Stuart Boardley

Personal information
- Full name: Stuart James Boardley
- Date of birth: 14 February 1985 (age 41)
- Place of birth: Ipswich, England
- Position: Midfielder

Team information
- Current team: Felixstowe & Walton United (manager)

Youth career
- –2004: Ipswich Town

Senior career*
- Years: Team / Apps / (Gls)
- 2004–2005: Torquay United / 14 / (0)
- 2005: Long Melford / 25 / (10)
- 2005–2007: Leiston / 80 / (20)
- 2007–2008: AFC Sudbury / 31 / (7)
- 2008–2017: Leiston
- 2017–2018: Felixstowe & Walton United

Managerial career
- 2018–2019: Leiston
- 2019–: Felixstowe & Walton United

= Stuart Boardley =

English footballer and manager

Stuart James Boardley (born 14 February 1985) is an English former professional footballer. He played professionally for Torquay United and was most recently manager of Felixstowe & Walton United whom he guided to Suffolk Premier Cup success in April 2025.

== Personal life ==
Boardley was born in Ipswich and is the younger brother of the four time Hot Rods (oval racing) World Champion Carl Boardley. Boardley attended Northgate High School in Ipswich and left school with GCSEs and A-Levels to pursue a career in football. He recently married his childhood sweetheart Gemma Smith.

==Playing career==
Boardley, a midfielder, began his career as a trainee with Ipswich Town. His traineeship was extended due to injuries received in a car crash, but he was released in May 2004 without playing in the first team. Leroy Rosenior took him to Torquay United in August 2004 and he signed a contract the following month. He made his Torquay debut on 28 September in the 4–3 win at home to Yeovil Town in the Football League Trophy. and shortly afterwards signed a contract. His league debut came on 2 October, in a 1–1 draw away to Peterborough United.
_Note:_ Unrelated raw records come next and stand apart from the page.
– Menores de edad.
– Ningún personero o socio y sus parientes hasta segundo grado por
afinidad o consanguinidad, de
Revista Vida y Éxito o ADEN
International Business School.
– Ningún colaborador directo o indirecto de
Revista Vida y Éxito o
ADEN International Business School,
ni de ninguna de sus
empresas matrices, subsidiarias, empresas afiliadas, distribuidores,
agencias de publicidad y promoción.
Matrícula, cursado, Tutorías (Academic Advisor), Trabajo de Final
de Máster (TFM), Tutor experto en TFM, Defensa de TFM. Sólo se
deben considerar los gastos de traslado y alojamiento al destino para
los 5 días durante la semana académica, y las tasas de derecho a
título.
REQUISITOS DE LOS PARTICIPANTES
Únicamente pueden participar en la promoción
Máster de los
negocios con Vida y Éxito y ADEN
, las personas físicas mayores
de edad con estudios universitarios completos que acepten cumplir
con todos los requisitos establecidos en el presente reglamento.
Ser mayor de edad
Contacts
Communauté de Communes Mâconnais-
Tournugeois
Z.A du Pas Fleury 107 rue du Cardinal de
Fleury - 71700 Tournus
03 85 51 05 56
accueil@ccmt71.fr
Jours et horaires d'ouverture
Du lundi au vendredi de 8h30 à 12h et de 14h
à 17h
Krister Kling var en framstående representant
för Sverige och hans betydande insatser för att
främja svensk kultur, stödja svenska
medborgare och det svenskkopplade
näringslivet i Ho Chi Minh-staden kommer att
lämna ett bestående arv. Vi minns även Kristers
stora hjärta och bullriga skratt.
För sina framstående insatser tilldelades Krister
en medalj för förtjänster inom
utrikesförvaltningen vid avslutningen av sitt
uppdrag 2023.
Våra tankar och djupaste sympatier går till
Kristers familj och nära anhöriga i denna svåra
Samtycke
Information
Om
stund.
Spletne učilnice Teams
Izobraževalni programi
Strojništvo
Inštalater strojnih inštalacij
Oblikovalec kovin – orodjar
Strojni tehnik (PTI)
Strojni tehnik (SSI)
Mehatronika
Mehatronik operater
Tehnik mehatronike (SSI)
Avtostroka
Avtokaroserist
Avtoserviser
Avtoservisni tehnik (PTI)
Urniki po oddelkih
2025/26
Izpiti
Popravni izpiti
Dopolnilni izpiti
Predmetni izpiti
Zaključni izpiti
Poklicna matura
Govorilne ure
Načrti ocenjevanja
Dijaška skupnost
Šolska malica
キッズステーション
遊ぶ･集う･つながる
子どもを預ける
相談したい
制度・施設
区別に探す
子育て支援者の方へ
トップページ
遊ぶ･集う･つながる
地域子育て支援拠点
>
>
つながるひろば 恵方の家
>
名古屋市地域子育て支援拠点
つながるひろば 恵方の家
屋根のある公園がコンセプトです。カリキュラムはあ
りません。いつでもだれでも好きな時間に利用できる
He played many more times in the league for Torquay, and once in the FA Cup (a 2–0 defeat away to non-league Hinckley United), before being released in May 2005 following Torquay's relegation.

In the 2005 close-season he joined non-League side Long Melford, but chose to leave in November 2005, moving to Leiston, managed by former Ipswich Town and Tottenham Hotspur player Jason Dozzell, later the same month.

In June 2007, a fee was agreed which saw Boardley move to Isthmian League promotion chasers AFC Sudbury. Following the managerial resignation of Mark Morsley he rejoined Leiston for a second spell in June 2008.

In October 2008, Boardley scored twice as Leiston beat Conference National side Lewes in the Fourth Qualifying Round of the FA Cup, ensuring a place in the First Round proper for Leiston for the first time in their history. At that time he was reported to be working as a quantity surveyor in Ipswich for Brooks and Wood Ltd. He joined Felixstowe & Walton United in 2017.

==Managerial career==
In October 2018 Boardley announced his retirement from playing football. Later in the same week he was appointed manager of Leiston, having previously been assistant to Richard Wilkins at the club during his second playing spell at the club.

He left Leiston in September 2019, and was appointed manager of Felixstowe & Walton United in October.